**TEXTAUSZUG**
ARD-Porträt des israelischen Fotografen Ziv Koren

Es beginnt wie ein Spielfilm, in dem ein Actionheld seine Waffen anlegt und mit Adrenalin vollgepumpt das Haus verlässt. Untermalt von peitschenden Rhythmen rauscht er mit seinem Motorrad davon ins Inferno. Dazu sagt er aus dem Off: „Niemals schlafen zu müssen, wäre das Beste für mich. Wenn ich ins Bett gehe, platze ich noch vor Energie. Ich muss ständig daran denken, was ich am nächsten Tag alles erleben könnte. Ich will die Action einfach nicht verpassen.“ Zurück bleiben – als wunderbarer Kontrast – seine engelsgleich schöne Ehefrau und zwei bezaubernde Kinder. Nur dass der Mann mit der Mission kein Hollywoodheld ist, sondern ein renommierter israelischer Fotograf, Ziv Koren, der sich von Tel Aviv aus in den Libanon oder in die Palästinensergebiete aufmacht, um dort Krieg, Selbstmordattentate, Leichen, Kinder, weinende Frauen und vermummte Kämpfer zu fotografieren. Seit 1994 werden seine Bilder in Zeitschriften wie „Stern“ oder „Time Magazine“ veröffentlicht, zweimal erhielt er den World Press Photo Award.

Der israelische Filmemacher Solo Avital, der bisher vor allem Musikvideos gedreht hat und fünf Jahre in den Babelsberger Studios für Spezialeffekte zuständig war, hat den heute 36-jährigen Koren zwei Jahre mit einer Handkamera begleitet. Ein großes Abenteuer mit schnellen Schnitten, aufwühlenden Bildern und einer elektrisierenden Tonspur. Der Tod ist allgegenwärtig, ebenso die private Idylle. Korens Frau ist Galit Gutmann, bekannt als Model und Schauspielerin. Auch sie sieht man bei der Arbeit und beim Nachrichtenschauen. Sie beschreibt ihren Mann und die Angst um ihn und bleibt mit der Frage „Warum macht er das?“ genauso hilflos zurück wie der Zuschauer. Koren selbst spricht anfangs von einer Obsession und davon, dass er „die Wirklichkeit zeigen“ wolle. Was für eine Wirklichkeit?, möchte man fragen.

Die Schwäche des Films ist, dass er den Höllentrip seines Protagonisten zwar auf kunstvolle Weise, letztlich aber nur eins zu eins abbildet und ihm Sätze durchgehen lässt wie „Ich kann mir kein Motiv vorstellen, für das es sich zu sterben lohnt.“ Und das bei einem Mann, der täglich sein Leben riskiert für ein gutes Foto. Der Dokumentation fehlt nicht so sehr eine medienethische Reflexion, sondern Bilder, die auf kritische oder ironische Weise den Tunnelblick des Protagonisten brechen. Auch was den Nahostkonflikt angeht, wartet man vergebens auf Erkenntnisgewinn. Die Bilder lassen einen zwar emotional durchgerüttelt zurück. Ein Effekt, den die täglichen Nachrichtenbilder nicht mehr haben. Dennoch versteht man durch den Film „Der Hölle so nahe“ genauso wenig von den dortigen Auseinandersetzungen wie zuvor.

**AUFGABE 1**
Gib den Text über Ziv Koren beginnend bei „Der israelische Filmemacher“ und endend bei „möchte man fragen.“ erneut wieder und tausche dabei „Handkamera“ gegen „Schulterkamera“.
**AUFGABE 2**
Schreib bitte aus den Datensatzeinträgen die Zeilen unverändert ab, beginnend mit der Zeile, die „d. Bảo tàng Dalí, Figueres“ enthält, und endend mit dem Ende der Einträge, beide Grenzen eingeschlossen.

(Datensatzeinträge)
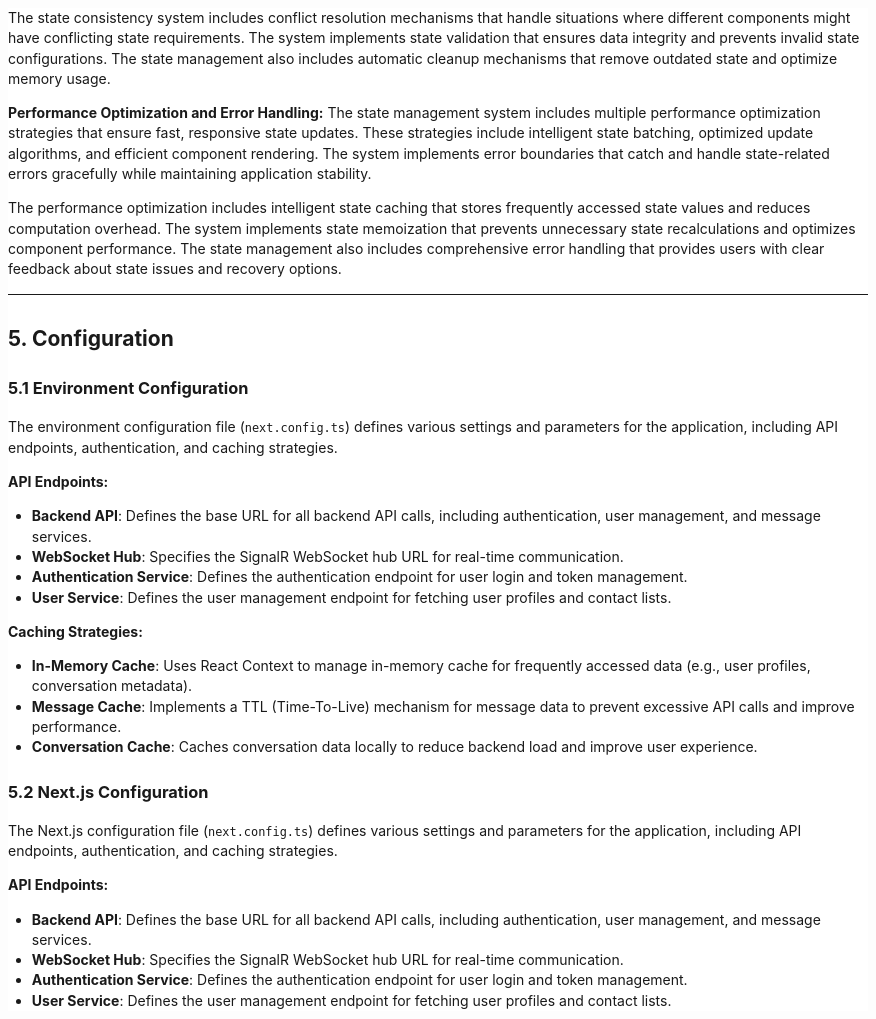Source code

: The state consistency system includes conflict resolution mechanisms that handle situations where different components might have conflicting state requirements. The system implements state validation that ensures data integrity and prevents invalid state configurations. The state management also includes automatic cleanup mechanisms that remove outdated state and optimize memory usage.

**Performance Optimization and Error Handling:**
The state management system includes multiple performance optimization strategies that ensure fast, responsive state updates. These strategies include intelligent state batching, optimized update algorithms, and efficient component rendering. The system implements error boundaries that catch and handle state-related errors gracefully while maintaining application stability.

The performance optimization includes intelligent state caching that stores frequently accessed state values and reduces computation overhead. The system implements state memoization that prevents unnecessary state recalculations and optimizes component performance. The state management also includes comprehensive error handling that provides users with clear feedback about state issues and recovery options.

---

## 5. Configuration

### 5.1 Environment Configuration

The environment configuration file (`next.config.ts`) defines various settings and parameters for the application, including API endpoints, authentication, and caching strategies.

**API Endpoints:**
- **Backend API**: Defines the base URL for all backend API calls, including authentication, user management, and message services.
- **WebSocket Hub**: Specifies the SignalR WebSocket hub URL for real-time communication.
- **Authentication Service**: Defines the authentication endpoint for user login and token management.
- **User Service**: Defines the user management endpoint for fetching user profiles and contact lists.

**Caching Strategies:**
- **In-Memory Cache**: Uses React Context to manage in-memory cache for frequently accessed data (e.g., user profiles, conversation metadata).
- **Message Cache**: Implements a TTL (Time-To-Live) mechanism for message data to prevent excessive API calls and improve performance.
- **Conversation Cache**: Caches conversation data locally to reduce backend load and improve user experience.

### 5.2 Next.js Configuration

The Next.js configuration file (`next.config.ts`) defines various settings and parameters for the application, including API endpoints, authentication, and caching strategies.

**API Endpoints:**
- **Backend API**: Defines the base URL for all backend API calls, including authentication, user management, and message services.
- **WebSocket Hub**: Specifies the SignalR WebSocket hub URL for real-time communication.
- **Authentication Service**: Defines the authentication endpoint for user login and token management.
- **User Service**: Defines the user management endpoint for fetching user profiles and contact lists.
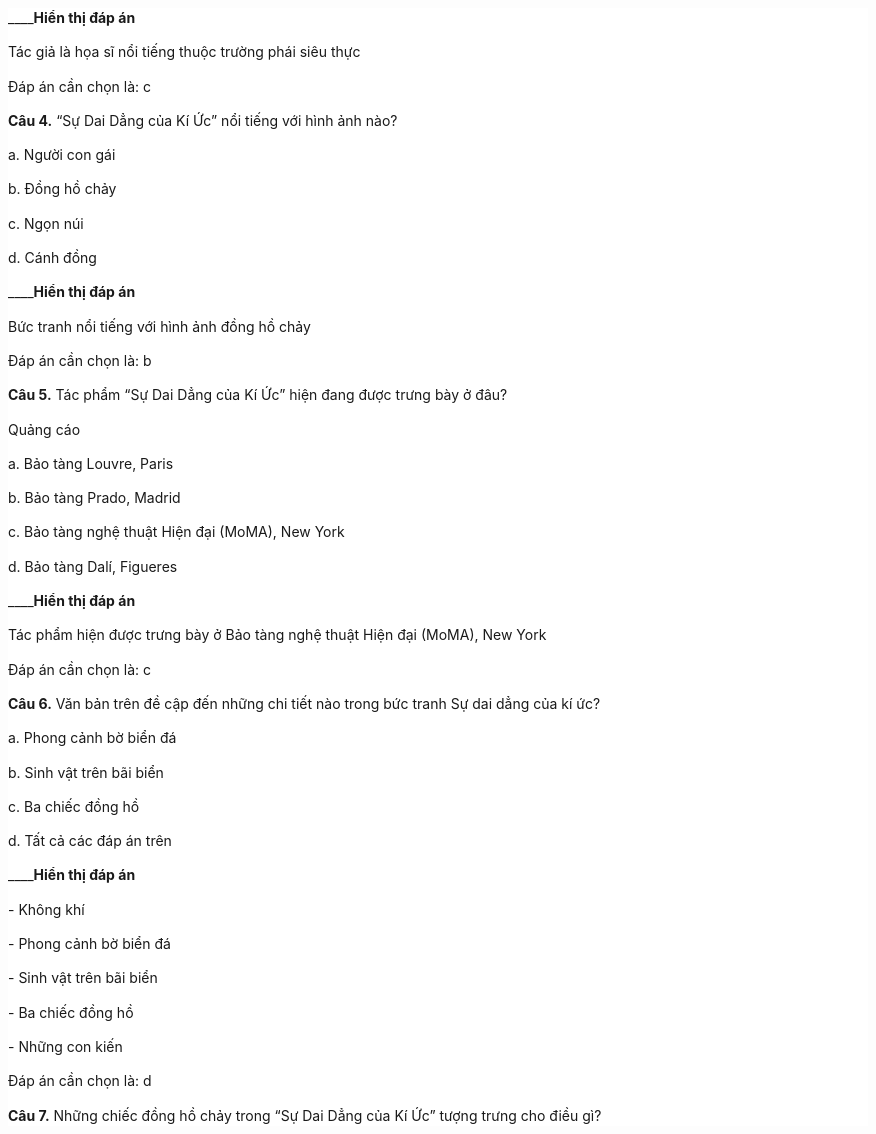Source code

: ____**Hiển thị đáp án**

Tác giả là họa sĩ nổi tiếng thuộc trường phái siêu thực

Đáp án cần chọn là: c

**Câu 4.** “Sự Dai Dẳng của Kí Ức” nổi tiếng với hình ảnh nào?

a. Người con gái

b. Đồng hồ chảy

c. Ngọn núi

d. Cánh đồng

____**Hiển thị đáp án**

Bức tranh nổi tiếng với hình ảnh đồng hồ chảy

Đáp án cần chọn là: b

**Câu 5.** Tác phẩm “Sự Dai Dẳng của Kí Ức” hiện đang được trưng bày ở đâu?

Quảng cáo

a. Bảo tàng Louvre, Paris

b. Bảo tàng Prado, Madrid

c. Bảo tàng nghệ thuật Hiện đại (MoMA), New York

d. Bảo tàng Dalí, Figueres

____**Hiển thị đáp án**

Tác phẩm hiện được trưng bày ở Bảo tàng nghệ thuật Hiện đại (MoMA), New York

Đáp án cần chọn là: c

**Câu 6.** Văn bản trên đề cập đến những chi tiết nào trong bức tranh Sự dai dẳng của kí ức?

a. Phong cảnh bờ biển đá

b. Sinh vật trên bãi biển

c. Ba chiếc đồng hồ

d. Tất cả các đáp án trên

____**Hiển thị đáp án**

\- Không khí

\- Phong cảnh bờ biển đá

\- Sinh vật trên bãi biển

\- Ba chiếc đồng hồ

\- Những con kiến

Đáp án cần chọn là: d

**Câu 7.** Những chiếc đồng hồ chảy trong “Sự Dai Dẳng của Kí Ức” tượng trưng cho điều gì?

**LÖSUNG 1**
Der israelische Filmemacher Solo Avital, der bisher vor allem Musikvideos gedreht hat und fünf Jahre in den Babelsberger Studios für Spezialeffekte zuständig war, hat den heute 36-jährigen Koren zwei Jahre mit einer Schulterkamera begleitet. Ein großes Abenteuer mit schnellen Schnitten, aufwühlenden Bildern und einer elektrisierenden Tonspur. Der Tod ist allgegenwärtig, ebenso die private Idylle. Korens Frau ist Galit Gutmann, bekannt als Model und Schauspielerin. Auch sie sieht man bei der Arbeit und beim Nachrichtenschauen. Sie beschreibt ihren Mann und die Angst um ihn und bleibt mit der Frage „Warum macht er das?“ genauso hilflos zurück wie der Zuschauer. Koren selbst spricht anfangs von einer Obsession und davon, dass er „die Wirklichkeit zeigen“ wolle. Was für eine Wirklichkeit?, möchte man fragen.

**LÖSUNG 2**
d. Bảo tàng Dalí, Figueres

____**Hiển thị đáp án**

Tác phẩm hiện được trưng bày ở Bảo tàng nghệ thuật Hiện đại (MoMA), New York

Đáp án cần chọn là: c

**Câu 6.** Văn bản trên đề cập đến những chi tiết nào trong bức tranh Sự dai dẳng của kí ức?

a. Phong cảnh bờ biển đá

b. Sinh vật trên bãi biển

c. Ba chiếc đồng hồ

d. Tất cả các đáp án trên

____**Hiển thị đáp án**

\- Không khí

\- Phong cảnh bờ biển đá

\- Sinh vật trên bãi biển

\- Ba chiếc đồng hồ

\- Những con kiến

Đáp án cần chọn là: d

**Câu 7.** Những chiếc đồng hồ chảy trong “Sự Dai Dẳng của Kí Ức” tượng trưng cho điều gì?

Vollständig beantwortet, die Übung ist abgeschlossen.